DIRECTIONS FOR THIS TASK:
Count the lines in the rows below that contain the string "างโพส", with case significant. Reply with the number alone.

DATA TO PROCESS:

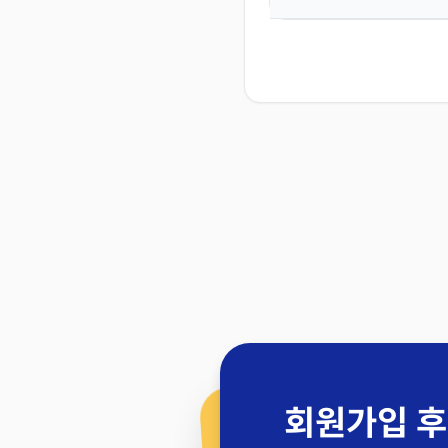
회원가입 후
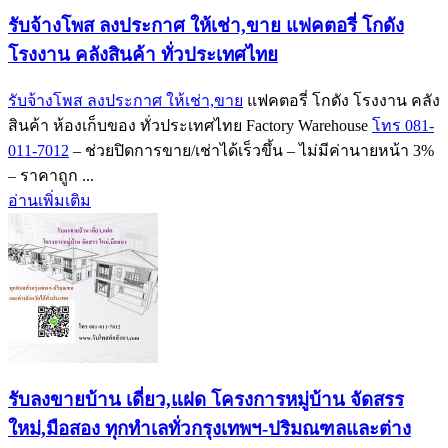
รับจ้างโพส ลงประกาศ ให้เช่า,ขาย แฟคตอรี่ โกดัง
โรงงาน คลังสินค้า ทั่วประเทศไทย
รับจ้างโพส ลงประกาศ ให้เช่า,ขาย
แฟคตอรี่ โกดัง โรงงาน คลัง
สินค้า ห้องเก็บของ ทั่วประเทศไทย Factory Warehouse
โทร 081-
011-7012
– ช่วยปิดการขาย/เช่าได้เร็วขึ้น – ไม่มีค่านายหน้า 3%
– ราคาถูก ...
อ่านเพิ่มเติม
รับลงขายบ้าน เดี่ยว,แฝด โครงการหมู่บ้าน จัดสรร
ใหม่,มือสอง ทุกทำเลทั่วกรุงเทพฯ-ปริมณฑลและต่าง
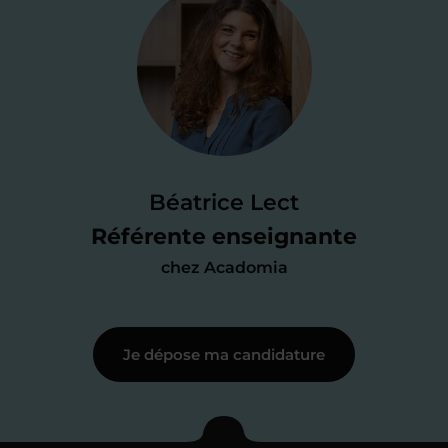
Je valide ma
candidature
Je passe un
test de 15 minutes
pour
faire le point sur mes
connaissances
des programmes scolaires
(et pouvoir
Béatrice Lect
me mettre à jour au besoin) et
Référente enseignante
j’échange en direct avec un chargé de
chez Acadomia
recrutement
pour lui faire part de
ma
motivation à enseigner
.
Je dépose ma candidature
Étape 3
Je commence mes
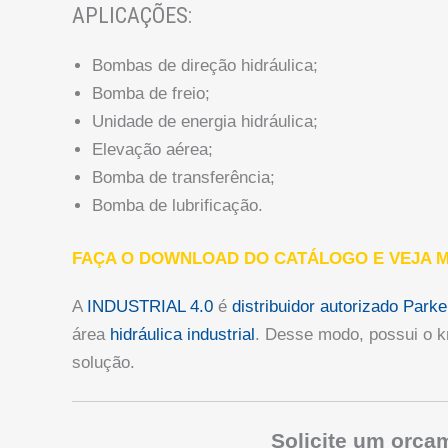
APLICAÇÕES:
Bombas de direção hidráulica;
Bomba de freio;
Unidade de energia hidráulica;
Elevação aérea;
Bomba de transferência;
Bomba de lubrificação.
FAÇA O DOWNLOAD DO CATÁLOGO E VEJA M
A
INDUSTRIAL 4.0
é
distribuidor autorizado Parke
área
hidráulica industrial
. Desse modo, possui o k
solução.
Solicite um orç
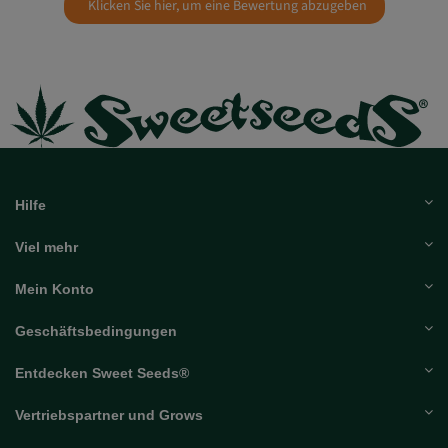
Klicken Sie hier, um eine Bewertung abzugeben
Hilfe
Viel mehr
Mein Konto
Geschäftsbedingungen
Entdecken Sweet Seeds®
Vertriebspartner und Grows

EXERCISE ANSWER:
2